Rimbalza d’Oltralpe la voce che in Francia sono nate le prime piantagioni di tartufo bianco. Chi sosteneva che il prezioso tuber magnatum pico mai si sarebbe sviluppato, diciamo così, in cattività si deve ricredere. Ad annunciarlo un documento dell’Istituto di ricerca pubblica, sotto l’egida del ministero dell’Università e della Ricerca e del Ministero dell’agricoltura e della pesca che informa come <dopo nove anni di ricerca congiunta tra INRAE (Institut national de recherche pour l’agriculture, l’alimentation et l’environnement) e i vivai Robin, sono state possibili sul suolo francese le prime piantagioni di tartufo bianco finalizzate alla sua coltivazione>.

Il botto non è da poco. Secondo le informazioni filtrate a dar vita al progetto sarebbe un ricercatore, formatosi al Cnr di Torino, alla guida di un team che avrebbe micorizzato con successo le piante da tartufo bianco. Sperimentazione che va avanti da una decina d’anni e che avrebbe finalmente portato allo sviluppo di alcune trifole di qualità.
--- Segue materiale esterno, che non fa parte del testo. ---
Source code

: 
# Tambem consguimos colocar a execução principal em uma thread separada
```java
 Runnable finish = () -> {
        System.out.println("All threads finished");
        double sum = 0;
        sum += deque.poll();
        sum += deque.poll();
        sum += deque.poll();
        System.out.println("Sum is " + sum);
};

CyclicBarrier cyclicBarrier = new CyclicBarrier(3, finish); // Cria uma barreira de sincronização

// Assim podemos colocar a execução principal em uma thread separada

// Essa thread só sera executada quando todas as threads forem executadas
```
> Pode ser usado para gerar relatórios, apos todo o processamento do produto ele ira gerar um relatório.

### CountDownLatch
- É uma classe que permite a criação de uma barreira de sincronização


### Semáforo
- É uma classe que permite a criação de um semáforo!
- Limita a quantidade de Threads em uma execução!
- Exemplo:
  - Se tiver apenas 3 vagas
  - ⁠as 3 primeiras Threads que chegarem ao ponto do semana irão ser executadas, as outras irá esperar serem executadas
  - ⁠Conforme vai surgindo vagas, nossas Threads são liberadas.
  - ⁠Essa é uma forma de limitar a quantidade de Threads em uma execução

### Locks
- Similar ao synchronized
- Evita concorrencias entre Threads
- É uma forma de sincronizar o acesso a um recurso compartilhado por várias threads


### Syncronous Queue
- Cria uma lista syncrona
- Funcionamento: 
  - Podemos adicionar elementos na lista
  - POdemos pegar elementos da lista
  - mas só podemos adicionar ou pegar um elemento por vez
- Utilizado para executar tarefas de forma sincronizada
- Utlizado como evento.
La pianta magica capace di stimolare la produzione del prezioso tubero sarebbe la roverella, specie di quercia tra le più diffuse in Italia e agente tartuficolo per eccellenza. Come raccontano dall’istituto francese alle radici dell’albero avrebbero legato l’apparato vegetativo del tartufo in alcune aree tra le regioni dell’Acquitania, Rodano-Alpi e Contea di Borgogna. Dopo otto anni la prima raccolta di tre tartufi, quattro lo scorso anno. Poco, ma il risultato racconta di un sipario che si apre su un mondo per molti versi ancora avvolto dal mistero.
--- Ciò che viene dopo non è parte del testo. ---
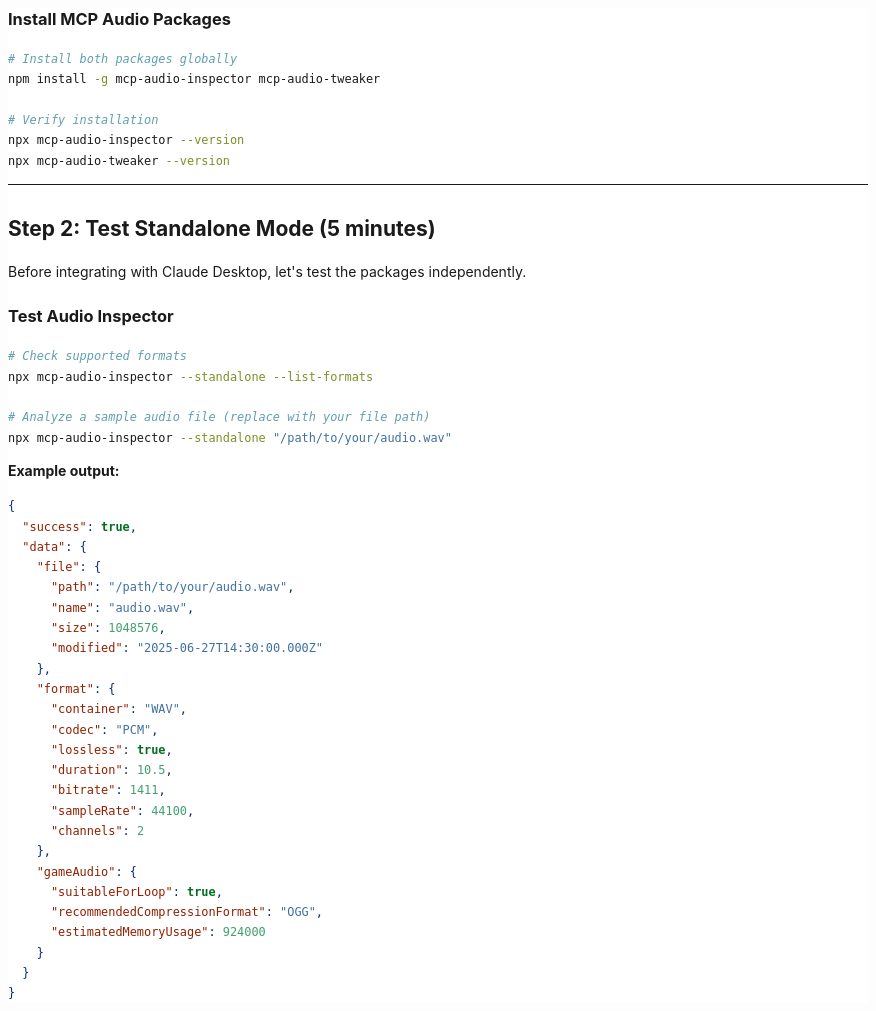 ### Install MCP Audio Packages

```bash
# Install both packages globally
npm install -g mcp-audio-inspector mcp-audio-tweaker

# Verify installation
npx mcp-audio-inspector --version
npx mcp-audio-tweaker --version
```

---

## Step 2: Test Standalone Mode (5 minutes)

Before integrating with Claude Desktop, let's test the packages independently.

### Test Audio Inspector

```bash
# Check supported formats
npx mcp-audio-inspector --standalone --list-formats

# Analyze a sample audio file (replace with your file path)
npx mcp-audio-inspector --standalone "/path/to/your/audio.wav"
```

**Example output:**
```json
{
  "success": true,
  "data": {
    "file": {
      "path": "/path/to/your/audio.wav",
      "name": "audio.wav",
      "size": 1048576,
      "modified": "2025-06-27T14:30:00.000Z"
    },
    "format": {
      "container": "WAV",
      "codec": "PCM",
      "lossless": true,
      "duration": 10.5,
      "bitrate": 1411,
      "sampleRate": 44100,
      "channels": 2
    },
    "gameAudio": {
      "suitableForLoop": true,
      "recommendedCompressionFormat": "OGG",
      "estimatedMemoryUsage": 924000
    }
  }
}
```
Reazioni ufficiali, per ora, dal triangolo d’oro della raccolta del Tartufo Bianco d’Alba non ce ne sono, anche se qualcuno ad apprendere la notizia non ha storto più di tanto il naso. E neppure dalla cerchia dei trifola lo voci tacciono, come da costume. Eppure, se si arrivasse alla “coltivazione” del pregiato prodotto da grattata potrebbero incrinarsi tanti tabù. Il dibattito è aperto.